Keeping his sharp eyes circling, Ermine mused along. Yes, he remembered what Crooked-Bear had said: "The white men never go back; they do not have to hunt buffalo in order to live; they are paid by the year, and one, two, even a lifetime of years make no difference to them. They would build log towns and scare away the buffalo. The Indians could not make a cartridge or gun," and other things which he had heard came into his mind. It was the awful stolidity of never ending time which appalled Ermine as he calculated his strategy—no single desperate endeavor would avail; to kill all those men behind him would do the Sioux no good whatever. In single battles the white men were accustomed to leave more men than that, dead, on the field. Still, think as he would, the matter was not clear to him. A mile away on his right he saw a friendly scout rise over a bluff; the horse and man made a dot on the dry yellow grass; that was the difference between the solid masses of dust-blown white men behind him and the Indian people; that sight gave him a proportion. If all these white men were dead, it would make no difference; if that Indian on the far-off hill was dead, he could never be replaced.

John Ermine felt one thing above all this abstraction: it was a deep-seated respect for the Sioux personally. Except when a fellow-scout occasionally showed himself on a distant rise, or he looked behind at the dust-pall over the soldiers, there was nothing to be seen of the Sioux; that was another difference, and one which was in no wise reassuring to Ermine. The dry, deserted landscape was, however, an old comrade, and acted as a sedative after the flutter of the camps. The camp held dozy, full-bellied security, but these silences made his ears nervous for a rattle of shots and a pat-a, pat-a, pat-a, of rushing ponies.
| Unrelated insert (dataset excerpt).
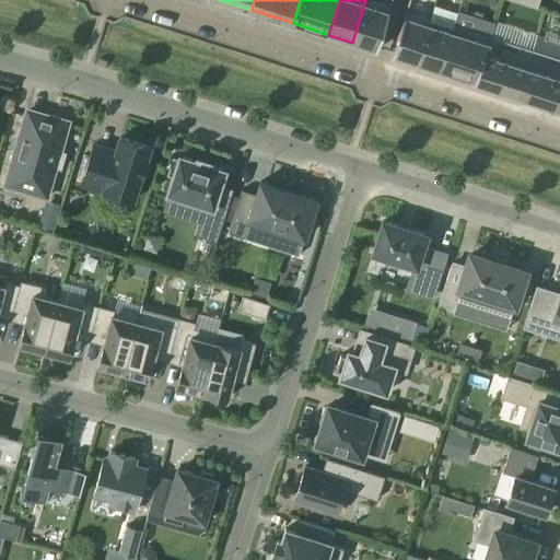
[(391,8),(389,8),(366,0),(365,0),(352,43),(376,50),(391,8)]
That is how the desert speaks.


[CHAPTER X]

A BRUSH WITH THE SIOUX

THE days saw the big serpents of men crawl on and on—hither and yon over the rolling land, saw them splash through the rivers, wind round the hills, and lie comfortably down at night. About them fluttered the Indian scouts like flies around a lamp,—hostiles and allies,—marking down each other's sign, dashing in and out, exchanging shots, but always keeping away from the coils of the serpents.
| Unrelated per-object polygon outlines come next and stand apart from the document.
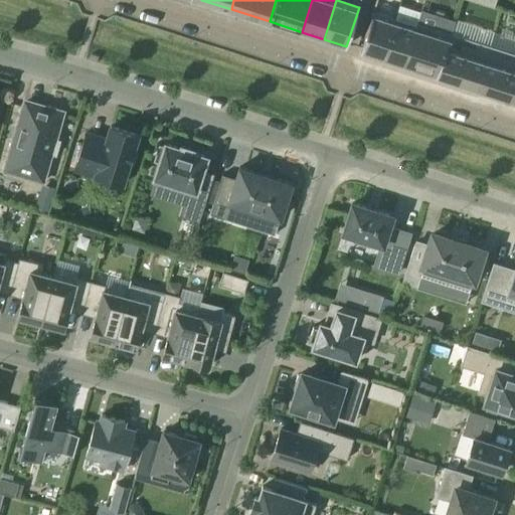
[(395,19),(374,12),(373,11),(360,50),(383,57),(395,19)]
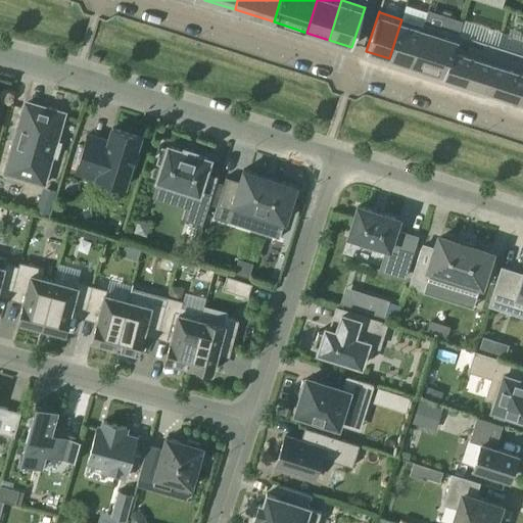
[(411,65),(425,22),(424,22),(423,26),(401,19),(389,58),(411,65)]
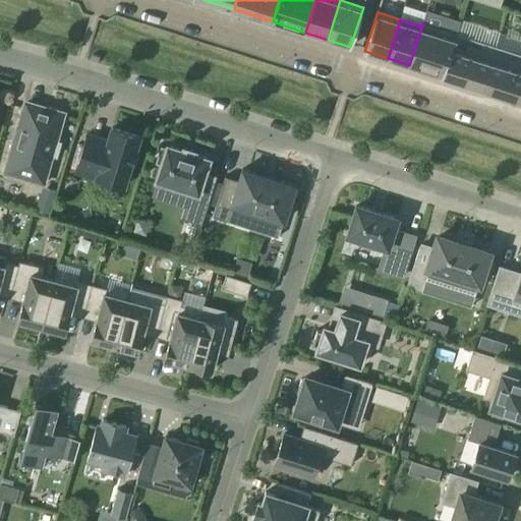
[(443,76),(456,34),(423,22),(409,65),(443,76)]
Many men besides Captain Lewis held out their hands to Ermine, attracted as they were, first by his picturesque appearance, fine pony, and seat, and Lewis's enthusiasm; but later by his low-voiced simplicity and acute knowledge concerning the matters about them. They in turn unravelled many tangled skeins for Ermine; regiments began to unwind into companies, details, squads; the wagons assorted themselves, and it was not long before the young scout could tell a colonel from a cook's police at a glance. Numbers of these men had seen the ten thousand men die, had been with them when they died, had even, some of them, lain down with them sapped by their own wounds, though of course they had not died. One big man slapped Ermine on the back hard enough to make him cough, and said, "I'd rather take my chance at Cold Harbor than go poking round the hills alone as you do, my boy." And Ermine had to move away quickly to avoid another exclamation point, but such little appreciation warmed him. Also the solidarity of these fellowships took the more definite form of a Colt's revolver, a copy of Upton's tactics, a pocket Bible, a comb from a bald-headed man who respected the unities, together with trifles enough to litter up his saddle-bags.

Old Major Ben Searles in particular used to centre his benevolent eyes on Ermine. He had a boy back in the States, and if he had gone to some other school than West Point might have been a superintendent of an orphan asylum as easily as the soldier which he was. Ermine's quaint questions gave him delicious little mental jolts.